== QUESTIONS TO ANSWER ==
[a] In the Snuff Mill restaurant profile, change everything from "But Irvin doesn’t" down to "take a chance." by replacing "chef de cuisine" with "head chef".
[b] Take the profile of Irvin and Snuff Mill Restaurant further, continuing from its last sentence.
***** DOCUMENT EXCERPT
Flourless chocolate torte, New York–style cheesecake and red velvet baked Alaska with cream cheese crème anglaise are a few of the irresistible desserts at The Brandywine Restaurant
Flourless chocolate torte, New York–style cheesecake and red velvet baked Alaska with cream cheese crème anglaise are a few of the irresistible desserts at The Brandywine Restaurant.

Irvin assimilated quickly in a town that rarely welcomes out-of-town restaurateurs. It helps that Irvin’s hometown is not so different from Greenville and southern Chester County’s horse country. Plus, this is a man who dressed like Alex P. Keaton of Family Ties in high school and can still rock a sportscoat. He is at home at society functions, and his Facebook banner is of a fox hunt.

But Irvin doesn’t carry a whiff of pretension—far from it. “During my time at Snuff, I always knew when Bill was present,” says Andrew Cini, the chef de cuisine at The Brandywine Restaurant. “He greeted me at the door with a bellowing, ‘Good morning, young man!’”

Initially, Irvin pictured a burger and butcher shop in the small space in Independence Mall. Irvin shared his vision with David Govatos, owner of the wine store Swigg in the same center. The shop owner jumped on board. Finding a chef who would butcher meat initially proved challenging. Then, the partners thought of Lhulier, who had a successful personal chef operation but was willing to take a chance.

In 2021, Snuff Mill Restaurant, Butchery & Wine Bar was born. Yes, there’s a burger, but there are also high-end steaks, oysters, caviar and “civilized” lunch service. Reservations became the hottest tickets in town.
**********
***** ENTRIES PROVIDED
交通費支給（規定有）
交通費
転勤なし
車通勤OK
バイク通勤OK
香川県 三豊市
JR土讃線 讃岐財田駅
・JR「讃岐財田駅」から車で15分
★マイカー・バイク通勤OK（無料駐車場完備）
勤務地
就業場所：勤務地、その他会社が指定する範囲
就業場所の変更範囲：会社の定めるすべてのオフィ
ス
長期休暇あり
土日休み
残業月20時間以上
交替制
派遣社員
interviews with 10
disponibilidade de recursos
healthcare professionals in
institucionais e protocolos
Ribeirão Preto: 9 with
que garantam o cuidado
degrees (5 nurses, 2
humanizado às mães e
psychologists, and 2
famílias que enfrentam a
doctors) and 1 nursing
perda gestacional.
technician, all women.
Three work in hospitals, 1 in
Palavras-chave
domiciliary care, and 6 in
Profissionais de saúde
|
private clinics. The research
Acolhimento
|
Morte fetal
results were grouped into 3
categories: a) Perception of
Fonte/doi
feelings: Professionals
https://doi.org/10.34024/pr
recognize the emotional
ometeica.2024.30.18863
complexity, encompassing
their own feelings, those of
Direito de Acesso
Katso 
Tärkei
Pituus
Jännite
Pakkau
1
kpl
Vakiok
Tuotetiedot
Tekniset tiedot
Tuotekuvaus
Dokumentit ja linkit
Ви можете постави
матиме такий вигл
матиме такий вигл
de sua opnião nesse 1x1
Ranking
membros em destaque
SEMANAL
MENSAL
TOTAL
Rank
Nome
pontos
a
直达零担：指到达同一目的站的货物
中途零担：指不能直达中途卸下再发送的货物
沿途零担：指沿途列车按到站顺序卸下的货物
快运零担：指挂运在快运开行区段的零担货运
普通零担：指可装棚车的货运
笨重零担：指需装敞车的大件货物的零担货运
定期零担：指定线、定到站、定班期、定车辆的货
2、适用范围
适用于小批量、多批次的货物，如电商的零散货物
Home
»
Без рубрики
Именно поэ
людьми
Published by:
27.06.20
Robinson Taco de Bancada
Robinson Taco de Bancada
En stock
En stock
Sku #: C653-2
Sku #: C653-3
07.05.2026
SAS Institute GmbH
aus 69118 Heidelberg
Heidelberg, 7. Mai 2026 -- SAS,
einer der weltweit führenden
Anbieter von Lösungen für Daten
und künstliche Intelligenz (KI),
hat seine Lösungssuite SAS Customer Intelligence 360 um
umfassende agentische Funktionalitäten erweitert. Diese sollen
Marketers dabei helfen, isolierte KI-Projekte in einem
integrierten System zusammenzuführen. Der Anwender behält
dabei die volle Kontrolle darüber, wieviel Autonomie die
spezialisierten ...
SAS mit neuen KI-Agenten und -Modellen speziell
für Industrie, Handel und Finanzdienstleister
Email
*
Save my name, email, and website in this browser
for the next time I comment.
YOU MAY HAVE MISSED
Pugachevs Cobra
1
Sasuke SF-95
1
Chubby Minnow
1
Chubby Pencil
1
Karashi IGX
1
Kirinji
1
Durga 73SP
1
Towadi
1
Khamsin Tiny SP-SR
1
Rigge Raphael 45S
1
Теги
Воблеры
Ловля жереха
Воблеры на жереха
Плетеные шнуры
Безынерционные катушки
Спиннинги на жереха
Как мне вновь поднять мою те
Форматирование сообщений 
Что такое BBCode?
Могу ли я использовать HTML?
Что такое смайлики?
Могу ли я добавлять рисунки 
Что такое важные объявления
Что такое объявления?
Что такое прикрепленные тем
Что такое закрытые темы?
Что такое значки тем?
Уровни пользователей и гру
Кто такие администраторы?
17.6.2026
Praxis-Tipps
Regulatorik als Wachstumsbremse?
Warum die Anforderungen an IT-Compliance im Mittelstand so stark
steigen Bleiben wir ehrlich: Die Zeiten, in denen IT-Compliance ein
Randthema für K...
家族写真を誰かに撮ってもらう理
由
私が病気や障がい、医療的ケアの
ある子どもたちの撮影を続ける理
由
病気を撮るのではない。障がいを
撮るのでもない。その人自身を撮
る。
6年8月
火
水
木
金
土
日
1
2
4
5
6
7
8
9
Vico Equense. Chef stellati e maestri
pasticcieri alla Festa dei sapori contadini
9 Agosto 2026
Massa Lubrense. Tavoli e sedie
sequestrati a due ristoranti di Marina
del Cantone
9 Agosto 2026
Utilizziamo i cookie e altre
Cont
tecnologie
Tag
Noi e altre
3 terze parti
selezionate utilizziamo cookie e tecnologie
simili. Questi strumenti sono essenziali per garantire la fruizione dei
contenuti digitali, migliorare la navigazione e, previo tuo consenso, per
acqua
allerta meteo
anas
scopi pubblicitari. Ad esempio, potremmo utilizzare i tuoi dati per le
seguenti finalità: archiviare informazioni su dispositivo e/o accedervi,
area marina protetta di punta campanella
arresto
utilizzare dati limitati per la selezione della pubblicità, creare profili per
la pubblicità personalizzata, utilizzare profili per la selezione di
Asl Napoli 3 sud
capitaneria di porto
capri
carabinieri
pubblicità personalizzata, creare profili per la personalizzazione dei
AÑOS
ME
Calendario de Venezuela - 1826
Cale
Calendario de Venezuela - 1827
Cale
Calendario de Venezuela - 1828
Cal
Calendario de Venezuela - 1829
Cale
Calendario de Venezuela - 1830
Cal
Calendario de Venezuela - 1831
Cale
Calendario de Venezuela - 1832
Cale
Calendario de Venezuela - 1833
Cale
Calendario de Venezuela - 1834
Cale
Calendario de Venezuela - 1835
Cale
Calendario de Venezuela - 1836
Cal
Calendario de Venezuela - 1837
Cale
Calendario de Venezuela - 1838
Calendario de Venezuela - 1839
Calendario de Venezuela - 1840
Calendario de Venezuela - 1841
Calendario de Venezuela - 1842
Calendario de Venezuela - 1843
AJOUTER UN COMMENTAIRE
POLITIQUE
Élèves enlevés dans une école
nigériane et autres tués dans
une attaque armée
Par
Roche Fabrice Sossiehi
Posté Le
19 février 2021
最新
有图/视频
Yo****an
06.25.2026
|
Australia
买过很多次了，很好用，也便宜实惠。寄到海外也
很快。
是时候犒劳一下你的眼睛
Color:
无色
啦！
**********
== RESULTS BY TASK ==
[a]
But Irvin doesn’t carry a whiff of pretension—far from it. “During my time at Snuff, I always knew when Bill was present,” says Andrew Cini, the head chef at The Brandywine Restaurant. “He greeted me at the door with a bellowing, ‘Good morning, young man!’”

Initially, Irvin pictured a burger and butcher shop in the small space in Independence Mall. Irvin shared his vision with David Govatos, owner of the wine store Swigg in the same center. The shop owner jumped on board. Finding a chef who would butcher meat initially proved challenging. Then, the partners thought of Lhulier, who had a successful personal chef operation but was willing to take a chance.

[b]
Eye on the prize

Irvin was riding high on Snuff Mill’s success when his genes pressed pause. It was only a matter of time, his mother had warned him; heart disease runs in the family. In 1970, his grandfather collapsed on the family’s front porch, clutching his chest. He died while Irvin’s mother called for an ambulance. Her brother had a heart attack, and so did Irvin’s brother. Despite being fit and running 3 miles a day, Irvin had blockages that required multiple stents.

In short order, Irvin was back at work, greeting guests with an ear-to-ear smile and eyes that twinkle behind his blocky black-frame glasses. The experience hadn’t made him slow down. It just reminded him that he should get his will and other papers in order.

His newest venture, The Brandywine Restaurant, reflects his interests. The mascot, a fox wearing glasses, is on the menu and custom napkins. The Columbia 1905 salad is an homage to the Columbia Restaurant in Florida, which created the dish in the 1970s. Irvin is a fan of the sophisticated Rat Pack days, and many dishes—steak Diane, beef Wellington—are midcentury throwbacks.

The Brandywine’s menu features sophisticated throwbacks with a twist, including Parker House rolls with everything bagel seasoning, oysters Rockefeller with Thai chili, French onion dip with house-made chips and crab cakes with crispy maize crackers.
The Brandywine’s menu features sophisticated throwbacks with a twist, including Parker House rolls with everything bagel seasoning, oysters Rockefeller with Thai chili, French onion dip with house-made chips and crab cakes with crispy maize crackers.

The wallpaper, covered with cranes, also has a Miami vibe, and many managers wear kelly green jackets that resemble those at Augusta National Golf Club. The dining room had the whiff of success even while the shiny ceiling paint was drying, and like Snuff Mill, the size ensures that securing a reservation is a prize.

Irvin and Lhulier bought out Govatos at Snuff Mill, and Lhulier is a consultant—not a partner—at The Brandywine. Irvin confidently predicts there will be up to 10 restaurants in the family by 2025. A third is already moving forward and might top 5,000 square feet.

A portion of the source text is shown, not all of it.